Marée Basse – Sacekripa: The Pit, Barbican Centre, London, 17 January 2017

Knife to meet you

No more wining. Sacekripa's Maree Basse could never be accused of being petit-Beaujolais.

No more wining. Sacekripa’s Maree Basse could never be accused of being petit-Beaujolais.

So what happens when you put two drunk variety artists in a cramped room with a couple of bottles of wine and several very sharp knives? Well, not quite the anarchic pandemonium you might expect. Sacekripa’s Marée Basse was far more subtle than that, almost too subtle.

The premise is very simple. Benjamin De Matteïs and Mickaël Le Guen are at home preparing their dinner before settling down to watch their favourite kids TV show. How they accomplish this is anybody’s guess; in their way lie all sorts of unexpected hazards involving things like too-tight waistcoats, irascible corks and flying knives.

At times it’s quite brutal. The characters’ drunkenness is used an excuse for some mock fights that involve gruelling looking tumbling and terrifying knife -throwing. However, for the most part, a cheerfully stroppy churlishness prevails as they indulge in games of one-upmanship over each other.
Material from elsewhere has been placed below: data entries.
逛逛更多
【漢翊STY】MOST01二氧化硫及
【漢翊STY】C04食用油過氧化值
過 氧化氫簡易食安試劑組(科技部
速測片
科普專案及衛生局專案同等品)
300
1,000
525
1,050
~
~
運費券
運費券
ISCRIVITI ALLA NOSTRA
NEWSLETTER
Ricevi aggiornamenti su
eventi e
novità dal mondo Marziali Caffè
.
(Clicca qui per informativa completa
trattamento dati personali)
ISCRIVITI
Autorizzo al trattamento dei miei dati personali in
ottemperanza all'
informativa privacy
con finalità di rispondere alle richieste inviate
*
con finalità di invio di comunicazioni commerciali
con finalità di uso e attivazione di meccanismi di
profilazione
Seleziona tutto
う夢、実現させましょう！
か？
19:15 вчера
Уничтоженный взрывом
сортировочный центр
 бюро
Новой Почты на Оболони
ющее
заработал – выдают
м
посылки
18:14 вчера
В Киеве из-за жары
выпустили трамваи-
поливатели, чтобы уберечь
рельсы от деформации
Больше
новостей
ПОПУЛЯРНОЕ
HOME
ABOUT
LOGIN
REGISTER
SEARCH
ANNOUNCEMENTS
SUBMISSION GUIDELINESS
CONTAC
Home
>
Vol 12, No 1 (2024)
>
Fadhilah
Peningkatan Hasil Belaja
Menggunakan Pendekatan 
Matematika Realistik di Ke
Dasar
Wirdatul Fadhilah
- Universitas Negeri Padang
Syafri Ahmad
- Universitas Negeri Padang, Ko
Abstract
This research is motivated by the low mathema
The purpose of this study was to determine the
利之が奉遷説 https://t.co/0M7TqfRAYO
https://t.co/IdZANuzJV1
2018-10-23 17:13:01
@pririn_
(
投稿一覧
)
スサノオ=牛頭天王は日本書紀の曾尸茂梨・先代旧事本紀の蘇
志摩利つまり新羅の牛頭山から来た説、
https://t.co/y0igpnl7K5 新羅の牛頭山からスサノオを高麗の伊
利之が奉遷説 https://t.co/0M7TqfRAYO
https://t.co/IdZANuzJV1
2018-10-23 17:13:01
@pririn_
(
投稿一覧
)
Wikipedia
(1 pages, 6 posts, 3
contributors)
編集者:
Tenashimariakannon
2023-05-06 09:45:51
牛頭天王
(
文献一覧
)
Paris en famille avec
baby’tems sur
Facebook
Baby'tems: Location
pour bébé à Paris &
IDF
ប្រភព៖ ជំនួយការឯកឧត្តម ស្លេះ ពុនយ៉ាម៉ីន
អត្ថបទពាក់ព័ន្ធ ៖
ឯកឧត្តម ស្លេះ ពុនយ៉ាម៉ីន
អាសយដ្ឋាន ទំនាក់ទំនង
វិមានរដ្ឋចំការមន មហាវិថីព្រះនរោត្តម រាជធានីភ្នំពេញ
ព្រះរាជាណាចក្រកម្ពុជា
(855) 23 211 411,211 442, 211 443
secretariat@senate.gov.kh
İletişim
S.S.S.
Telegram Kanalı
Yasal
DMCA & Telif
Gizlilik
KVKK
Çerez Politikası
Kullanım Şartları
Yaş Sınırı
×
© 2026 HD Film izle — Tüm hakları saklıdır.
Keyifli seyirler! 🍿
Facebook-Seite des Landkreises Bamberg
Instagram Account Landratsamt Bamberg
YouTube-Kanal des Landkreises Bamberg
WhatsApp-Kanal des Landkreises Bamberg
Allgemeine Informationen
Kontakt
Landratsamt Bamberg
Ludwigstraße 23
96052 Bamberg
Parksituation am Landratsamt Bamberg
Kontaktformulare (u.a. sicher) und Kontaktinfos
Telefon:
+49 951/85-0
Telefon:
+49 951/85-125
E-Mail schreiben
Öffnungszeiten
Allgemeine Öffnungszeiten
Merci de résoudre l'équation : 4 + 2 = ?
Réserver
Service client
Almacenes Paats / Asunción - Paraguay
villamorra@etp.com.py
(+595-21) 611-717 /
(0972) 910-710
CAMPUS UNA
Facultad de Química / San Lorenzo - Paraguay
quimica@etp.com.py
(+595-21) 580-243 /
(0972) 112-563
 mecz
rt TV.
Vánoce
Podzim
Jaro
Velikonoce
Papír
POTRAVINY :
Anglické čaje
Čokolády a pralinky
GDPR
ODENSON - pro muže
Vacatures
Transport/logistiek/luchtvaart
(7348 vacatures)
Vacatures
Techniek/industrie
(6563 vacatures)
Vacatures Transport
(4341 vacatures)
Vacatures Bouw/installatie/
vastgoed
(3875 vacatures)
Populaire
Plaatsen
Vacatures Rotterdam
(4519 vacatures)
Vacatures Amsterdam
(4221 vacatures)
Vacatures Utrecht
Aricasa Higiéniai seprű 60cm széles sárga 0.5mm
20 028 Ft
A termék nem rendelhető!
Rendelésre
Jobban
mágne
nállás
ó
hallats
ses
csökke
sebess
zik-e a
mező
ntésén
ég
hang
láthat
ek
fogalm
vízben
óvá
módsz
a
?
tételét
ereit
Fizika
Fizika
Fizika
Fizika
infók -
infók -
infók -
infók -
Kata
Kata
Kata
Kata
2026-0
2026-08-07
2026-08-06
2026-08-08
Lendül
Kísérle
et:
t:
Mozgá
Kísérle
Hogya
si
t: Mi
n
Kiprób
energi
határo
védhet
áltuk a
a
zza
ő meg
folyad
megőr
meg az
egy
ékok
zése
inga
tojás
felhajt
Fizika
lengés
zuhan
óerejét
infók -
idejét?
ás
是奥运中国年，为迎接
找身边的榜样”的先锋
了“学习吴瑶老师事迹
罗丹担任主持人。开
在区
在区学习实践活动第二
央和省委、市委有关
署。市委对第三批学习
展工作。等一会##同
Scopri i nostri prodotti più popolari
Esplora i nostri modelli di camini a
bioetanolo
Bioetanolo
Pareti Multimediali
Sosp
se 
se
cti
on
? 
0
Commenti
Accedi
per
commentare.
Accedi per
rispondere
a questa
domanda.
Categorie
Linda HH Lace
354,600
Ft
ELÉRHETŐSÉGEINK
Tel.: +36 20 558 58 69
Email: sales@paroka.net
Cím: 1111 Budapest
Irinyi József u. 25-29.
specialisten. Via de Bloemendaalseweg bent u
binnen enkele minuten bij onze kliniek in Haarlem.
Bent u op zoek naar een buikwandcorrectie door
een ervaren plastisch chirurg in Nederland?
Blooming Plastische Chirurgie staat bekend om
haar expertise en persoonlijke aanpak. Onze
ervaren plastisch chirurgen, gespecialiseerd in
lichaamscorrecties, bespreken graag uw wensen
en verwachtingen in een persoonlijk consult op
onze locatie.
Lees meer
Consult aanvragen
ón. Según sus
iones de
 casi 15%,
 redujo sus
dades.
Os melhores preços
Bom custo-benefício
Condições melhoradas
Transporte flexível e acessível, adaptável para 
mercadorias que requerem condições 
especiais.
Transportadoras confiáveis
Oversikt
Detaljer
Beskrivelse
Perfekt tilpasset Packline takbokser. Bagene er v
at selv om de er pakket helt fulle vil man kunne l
There’s a wide range of skills on show. The juggling, balancing and sleight of hand are deftly performed – I’m still not entirely sure how the Dairylea triangle gets onto its cracker. De Matteïs and Le Guen also have engaging personalities that bring the audience right into their world and keep us there, forever guessing what might happen next.

And that’s the weird thing. It was a completely compelling show and brilliantly performed but, in all honestly, not something I’d be that interested in seeing again. A big part of its appeal lies in what might happen but a lot of promising ideas are left hanging and in the end you wind up ten pence short of a packet of chips. Still, I’m glad I saw it.

Sacekripa’s Marée Basse runs at The Pit in London’s Barbican Centre as part of the London International Mime Festival until 21 January 2017. Tickets and more info can be found on the Barbican website.